### What to work on
Which lines of the material contain the word "closest"? Copy each one in full.

### Recorded information
--------------------------------

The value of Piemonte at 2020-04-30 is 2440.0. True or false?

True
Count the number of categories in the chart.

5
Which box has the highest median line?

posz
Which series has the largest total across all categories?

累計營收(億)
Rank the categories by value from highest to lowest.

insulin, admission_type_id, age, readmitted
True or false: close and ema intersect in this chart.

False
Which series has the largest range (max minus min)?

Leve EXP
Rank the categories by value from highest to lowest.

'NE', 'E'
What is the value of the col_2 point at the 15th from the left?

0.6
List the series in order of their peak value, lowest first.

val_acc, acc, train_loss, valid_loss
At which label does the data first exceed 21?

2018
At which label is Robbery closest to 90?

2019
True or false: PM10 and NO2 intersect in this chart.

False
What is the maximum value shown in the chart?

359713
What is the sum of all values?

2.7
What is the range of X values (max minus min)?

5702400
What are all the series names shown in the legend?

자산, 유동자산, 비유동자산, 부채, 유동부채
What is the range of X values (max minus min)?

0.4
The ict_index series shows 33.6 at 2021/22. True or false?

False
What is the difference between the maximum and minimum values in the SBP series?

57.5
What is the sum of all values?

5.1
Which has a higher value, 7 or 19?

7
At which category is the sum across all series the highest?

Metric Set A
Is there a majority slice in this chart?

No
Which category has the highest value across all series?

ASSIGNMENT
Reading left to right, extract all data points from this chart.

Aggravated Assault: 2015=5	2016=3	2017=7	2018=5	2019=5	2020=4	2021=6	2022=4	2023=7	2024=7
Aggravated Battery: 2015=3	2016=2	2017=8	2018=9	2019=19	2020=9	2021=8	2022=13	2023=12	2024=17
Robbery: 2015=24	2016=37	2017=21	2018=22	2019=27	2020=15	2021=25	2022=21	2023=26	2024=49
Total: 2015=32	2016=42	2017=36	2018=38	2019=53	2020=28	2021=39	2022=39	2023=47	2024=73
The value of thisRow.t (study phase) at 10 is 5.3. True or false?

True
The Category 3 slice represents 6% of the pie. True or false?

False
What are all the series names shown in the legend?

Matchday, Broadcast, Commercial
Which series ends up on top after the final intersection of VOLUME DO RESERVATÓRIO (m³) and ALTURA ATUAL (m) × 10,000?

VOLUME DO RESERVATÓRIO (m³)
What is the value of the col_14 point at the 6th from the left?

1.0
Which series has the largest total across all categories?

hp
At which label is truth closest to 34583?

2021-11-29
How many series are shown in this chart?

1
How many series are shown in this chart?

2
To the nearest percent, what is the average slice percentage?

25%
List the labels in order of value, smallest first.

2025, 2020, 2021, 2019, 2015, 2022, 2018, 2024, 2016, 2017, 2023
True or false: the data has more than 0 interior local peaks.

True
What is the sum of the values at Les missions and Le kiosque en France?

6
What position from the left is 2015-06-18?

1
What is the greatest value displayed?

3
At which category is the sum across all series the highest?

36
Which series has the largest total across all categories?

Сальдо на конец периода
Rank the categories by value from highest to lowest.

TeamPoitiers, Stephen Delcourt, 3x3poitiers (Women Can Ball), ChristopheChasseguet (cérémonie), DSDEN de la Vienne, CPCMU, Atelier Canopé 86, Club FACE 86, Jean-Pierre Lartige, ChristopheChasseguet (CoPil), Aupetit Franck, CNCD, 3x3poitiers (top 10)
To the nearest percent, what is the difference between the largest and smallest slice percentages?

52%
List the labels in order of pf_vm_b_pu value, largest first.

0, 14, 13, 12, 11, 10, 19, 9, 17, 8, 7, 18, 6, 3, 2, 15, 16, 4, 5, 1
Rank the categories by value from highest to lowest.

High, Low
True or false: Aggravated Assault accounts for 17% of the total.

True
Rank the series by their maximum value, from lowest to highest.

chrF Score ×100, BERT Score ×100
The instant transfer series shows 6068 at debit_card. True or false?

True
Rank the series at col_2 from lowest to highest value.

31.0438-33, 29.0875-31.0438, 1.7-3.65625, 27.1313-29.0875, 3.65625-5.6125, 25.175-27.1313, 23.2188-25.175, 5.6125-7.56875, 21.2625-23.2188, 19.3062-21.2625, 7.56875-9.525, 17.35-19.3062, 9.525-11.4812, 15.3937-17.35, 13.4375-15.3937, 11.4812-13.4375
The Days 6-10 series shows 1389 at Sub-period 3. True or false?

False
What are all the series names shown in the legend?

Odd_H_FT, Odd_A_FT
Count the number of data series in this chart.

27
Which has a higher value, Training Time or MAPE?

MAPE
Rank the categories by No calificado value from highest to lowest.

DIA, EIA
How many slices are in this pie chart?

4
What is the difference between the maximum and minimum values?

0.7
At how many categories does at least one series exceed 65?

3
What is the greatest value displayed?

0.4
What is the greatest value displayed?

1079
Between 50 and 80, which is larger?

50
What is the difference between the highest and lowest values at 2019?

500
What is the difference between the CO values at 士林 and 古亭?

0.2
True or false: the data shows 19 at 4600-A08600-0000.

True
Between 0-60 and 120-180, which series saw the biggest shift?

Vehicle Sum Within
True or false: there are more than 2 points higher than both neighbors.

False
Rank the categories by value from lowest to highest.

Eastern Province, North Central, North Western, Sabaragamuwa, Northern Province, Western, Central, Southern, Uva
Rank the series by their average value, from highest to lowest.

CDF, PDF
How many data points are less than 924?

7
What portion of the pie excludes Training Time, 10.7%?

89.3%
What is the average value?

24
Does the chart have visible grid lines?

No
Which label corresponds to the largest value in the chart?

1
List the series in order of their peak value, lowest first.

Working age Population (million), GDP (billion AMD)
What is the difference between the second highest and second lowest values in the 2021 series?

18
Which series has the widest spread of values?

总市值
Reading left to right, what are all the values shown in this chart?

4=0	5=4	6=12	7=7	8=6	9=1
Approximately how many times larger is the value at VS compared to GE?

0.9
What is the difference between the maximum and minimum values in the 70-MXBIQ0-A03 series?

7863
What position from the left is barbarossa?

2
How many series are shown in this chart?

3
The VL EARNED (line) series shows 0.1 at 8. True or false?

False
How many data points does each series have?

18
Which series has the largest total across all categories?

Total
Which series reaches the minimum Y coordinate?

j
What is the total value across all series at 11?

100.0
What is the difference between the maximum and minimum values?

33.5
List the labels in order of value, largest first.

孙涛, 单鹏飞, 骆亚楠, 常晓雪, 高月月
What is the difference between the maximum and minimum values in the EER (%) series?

--------------------------------

### Solution
At which label is Robbery closest to 90?
At which label is truth closest to 34583?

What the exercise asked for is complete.